Other independent predictors of burnout are family and professional characteristics: parental role, academic activities, sarcoma treatment, are negatively associated with burnout. In contrast, breast cancer treatment is positively associated with exhaustion. Regardless of the perception of the workload, women are more affected by burnout than men. Analyzing the concept of compassion fatigue, K and W indicated that this phenomenon contains both the feeling of being too tired to help and the effort of self-protection against despair (Kleiner & Wallace, 2017).
Emotional exhaustion is a predisposing factor to leave the profession of health worker. High levels of emotional exhaustion are associated with the intention to leave such jobs. Only 17% of the oncology and hematology nurses affected by the burnout syndrome expressed their intention to stay in the same environment. Other factors associated with emotional exhaustion are: age, social status, the opportunity to plan days off, the quality of the relationship with collaborating doctors. Bourdeanu et al. (2015) considers that the burnout syndrome affects both the quality of life of the staff and the quality of care given to patients, which is why he recommends considering it as a health indicator for nurses working in oncology/hematology (Bourdeanu et al., 2015).

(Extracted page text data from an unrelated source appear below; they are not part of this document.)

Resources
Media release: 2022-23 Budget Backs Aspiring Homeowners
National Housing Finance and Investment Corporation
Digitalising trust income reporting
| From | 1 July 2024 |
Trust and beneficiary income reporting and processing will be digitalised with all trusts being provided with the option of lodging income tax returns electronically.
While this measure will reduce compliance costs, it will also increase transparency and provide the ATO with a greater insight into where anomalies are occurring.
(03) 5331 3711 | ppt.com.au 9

Professional stress management may be done with changes at three levels: (1) modifying of organizational structure and process of work, (2) improvement of relationships between organization and each medical doctor, through professional development programs, (3) individual actions for stress reducing.
There are studies which analyzed dynamics and anxiety in cervical cancer patients; authors analyzed 72 patients with cervical cancer, stage III who underwent radiotherapy. The results of this study revealed that anxiety derived from frustration and perceived social support had a bidirectional evolution, and these findings might be useful for medical personnel in order to monitor the anxiety during radiotherapy.

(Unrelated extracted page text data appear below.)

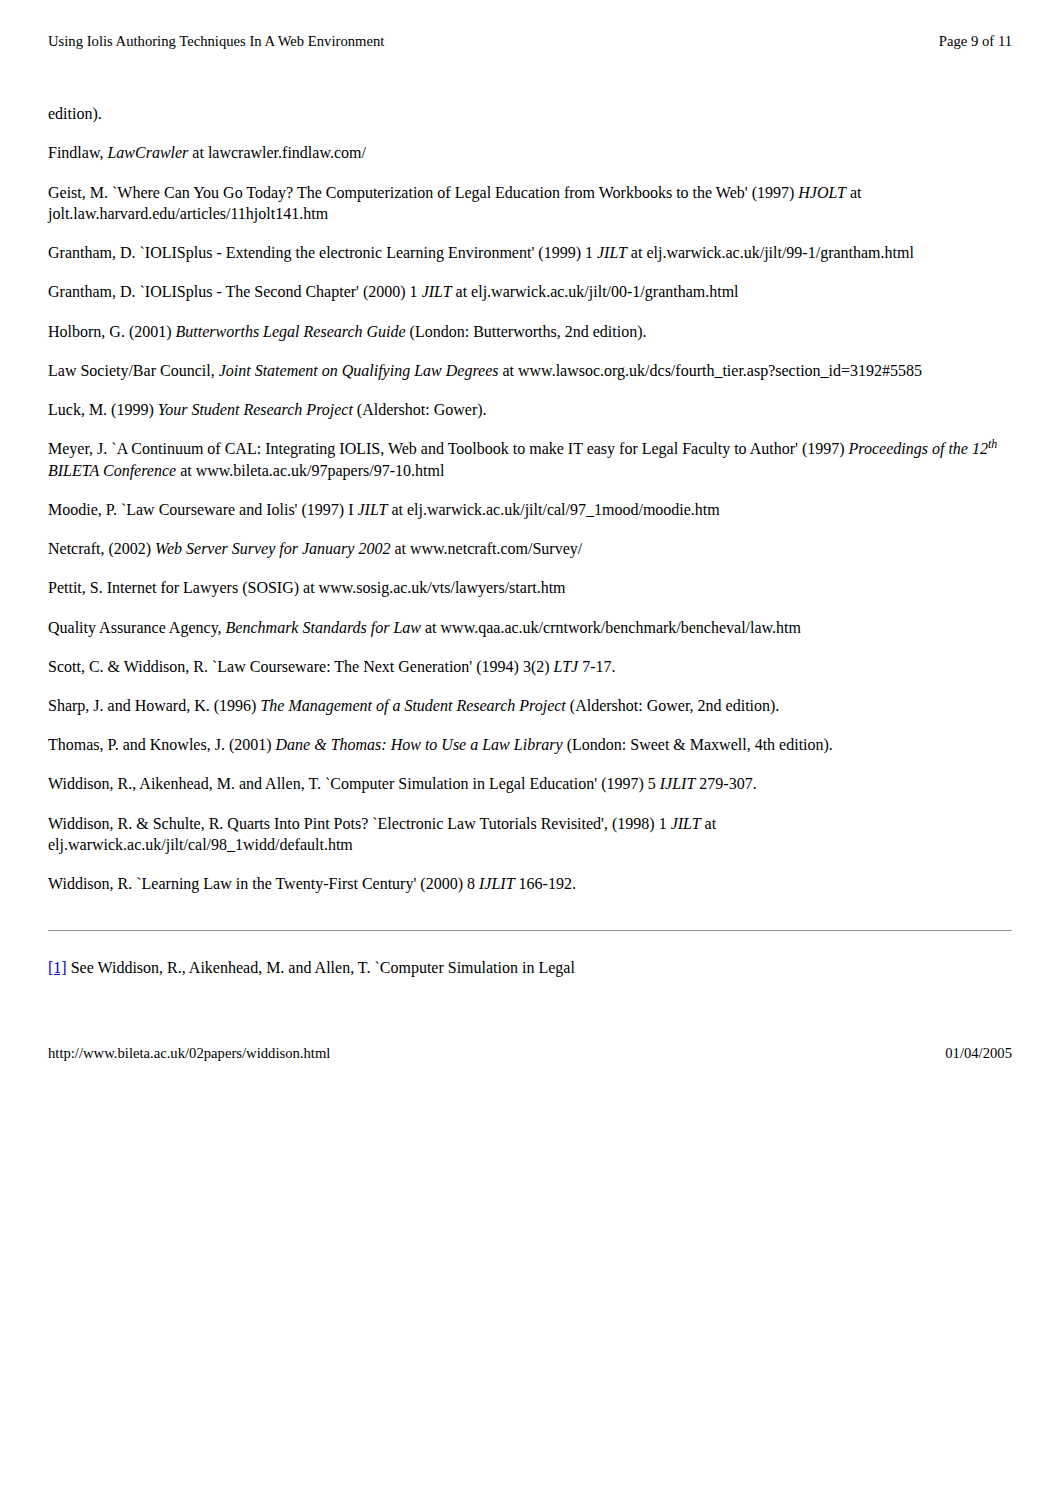Using Iolis Authoring Techniques In A Web Environment Page 9 of 11
edition).
Findlaw, LawCrawler at lawcrawler.findlaw.com/
Geist, M. `Where Can You Go Today? The Computerization of Legal Education from Workbooks to the Web' (1997) HJOLT at jolt.law.harvard.edu/articles/11hjolt141.htm
Grantham, D. `IOLISplus - Extending the electronic Learning Environment' (1999) 1 JILT at elj.warwick.ac.uk/jilt/99-1/grantham.html
Grantham, D. `IOLISplus - The Second Chapter' (2000) 1 JILT at elj.warwick.ac.uk/jilt/00-1/grantham.html
Holborn, G. (2001) Butterworths Legal Research Guide (London: Butterworths, 2nd edition).
Law Society/Bar Council, Joint Statement on Qualifying Law Degrees at www.lawsoc.org.uk/dcs/fourth_tier.asp?section_id=3192#5585
Luck, M. (1999) Your Student Research Project (Aldershot: Gower).
Meyer, J. `A Continuum of CAL: Integrating IOLIS, Web and Toolbook to make IT easy for Legal Faculty to Author' (1997) Proceedings of the 12th BILETA Conference at www.bileta.ac.uk/97papers/97-10.html
Moodie, P. `Law Courseware and Iolis' (1997) I JILT at elj.warwick.ac.uk/jilt/cal/97_1mood/moodie.htm
Netcraft, (2002) Web Server Survey for January 2002 at www.netcraft.com/Survey/
Pettit, S. Internet for Lawyers (SOSIG) at www.sosig.ac.uk/vts/lawyers/start.htm
Quality Assurance Agency, Benchmark Standards for Law at www.qaa.ac.uk/crntwork/benchmark/bencheval/law.htm
Scott, C. & Widdison, R. `Law Courseware: The Next Generation' (1994) 3(2) LTJ 7-17.
Sharp, J. and Howard, K. (1996) The Management of a Student Research Project (Aldershot: Gower, 2nd edition).
Thomas, P. and Knowles, J. (2001) Dane & Thomas: How to Use a Law Library (London: Sweet & Maxwell, 4th edition).
Widdison, R., Aikenhead, M. and Allen, T. `Computer Simulation in Legal Education' (1997) 5 IJLIT 279-307.
Widdison, R. & Schulte, R. Quarts Into Pint Pots? `Electronic Law Tutorials Revisited', (1998) 1 JILT at elj.warwick.ac.uk/jilt/cal/98_1widd/default.htm
Widdison, R. `Learning Law in the Twenty-First Century' (2000) 8 IJLIT 166-192.
[1] See Widdison, R., Aikenhead, M. and Allen, T. `Computer Simulation in Legal
http://www.bileta.ac.uk/02papers/widdison.html 01/04/2005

Oncological treatment is multidisciplinary, involving surgery (in different departments), chemotherapy, radiotherapy, hormonal therapy, depending on disease stage, performance status, comorbidities. In recent years, many immunotherapy protocols have been developed and are increasingly used in addition to other treatments.
In Radiotherapy and Medical Oncology Departments, the work is a continue challenge for all personnel trying to adapt each step-in benefit for patients.
There are some adapting strategies of stress using techniques for development of stress tolerance, maintaining positive self-esteem, maintaining the emotional equilibrium, development of satisfactory relationship with the others ( Ciobotea et al., 2016; Lupu et al., 2016; Paduraru et al., 2019; Vendemmia et al., 2019).
In general, work overload and organizational problems seem to be the main difficulties as we Analyzing specifically the oncology field, the conclusions show that this is an environment with a high risk of emotional exhaustion of the staff, doctors being especially exposed to mental health problems due to demands at work. The most incriminated factors are overloading with tasks, organizational problems, but also aspects related to effective communication with colleagues and patients, as well as the specific emotional load of work. BS is under evaluated and under-diagnosed, and its incidence can be diminishing by using the techniques of stress resistance, psychological counseling, cresting a friendly and tolerant professional climate.